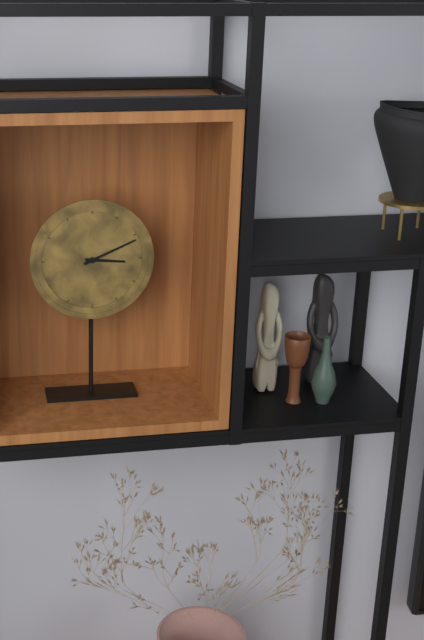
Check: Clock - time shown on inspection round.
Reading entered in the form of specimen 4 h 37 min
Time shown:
3 h 11 min
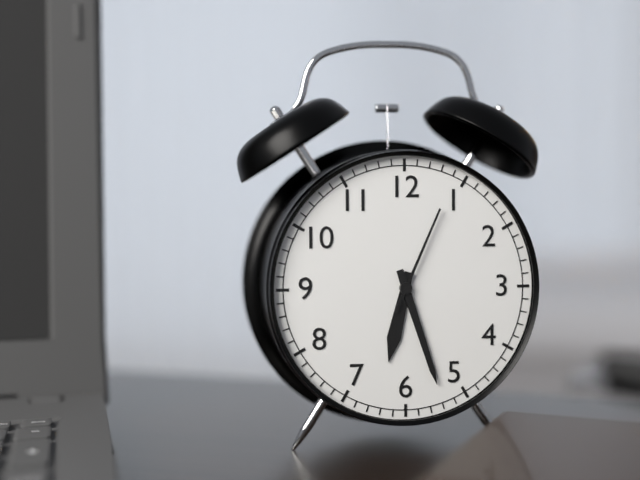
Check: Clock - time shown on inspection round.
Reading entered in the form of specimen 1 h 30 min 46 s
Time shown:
6 h 27 min 04 s
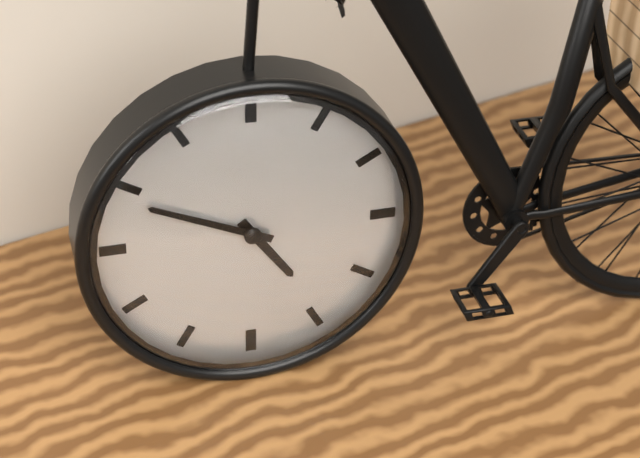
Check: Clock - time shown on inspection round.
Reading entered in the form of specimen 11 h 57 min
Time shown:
4 h 49 min
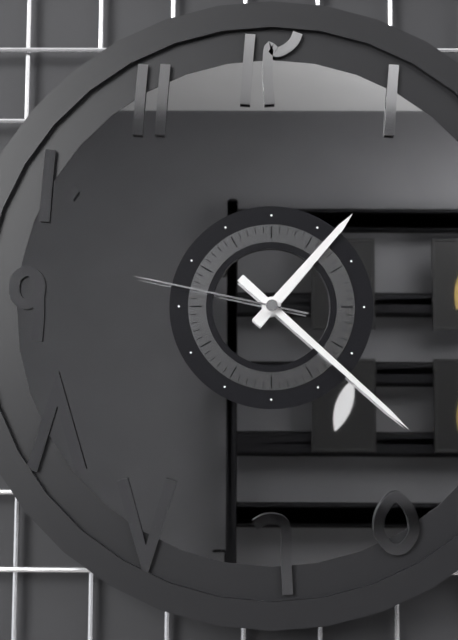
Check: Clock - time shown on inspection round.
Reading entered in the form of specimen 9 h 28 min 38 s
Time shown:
1 h 22 min 47 s
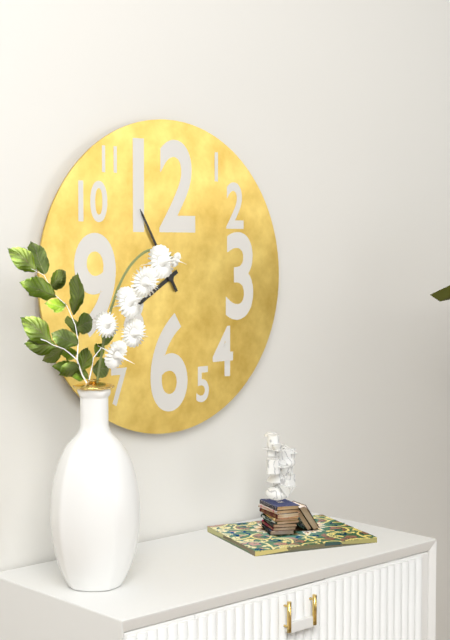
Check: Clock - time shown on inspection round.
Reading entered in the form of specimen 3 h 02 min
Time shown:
7 h 55 min
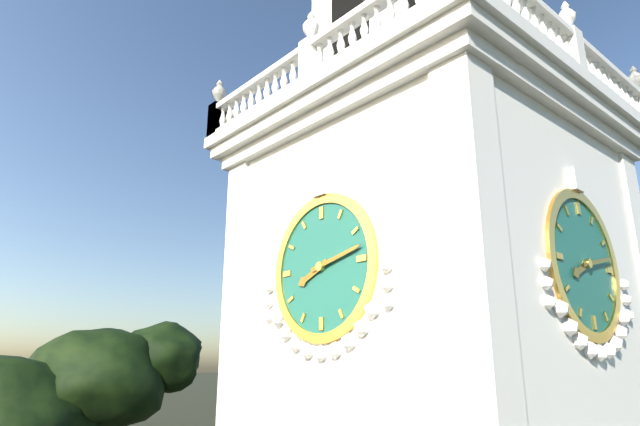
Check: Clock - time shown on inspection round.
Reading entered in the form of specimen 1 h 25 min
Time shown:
8 h 13 min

WHAT YOU WILL DO:
Extract each of the lines above that contains the word "specimen", and copy them out in order.

TASK RESULT:
Reading entered in the form of specimen 4 h 37 min
Reading entered in the form of specimen 1 h 30 min 46 s
Reading entered in the form of specimen 11 h 57 min
Reading entered in the form of specimen 9 h 28 min 38 s
Reading entered in the form of specimen 3 h 02 min
Reading entered in the form of specimen 1 h 25 min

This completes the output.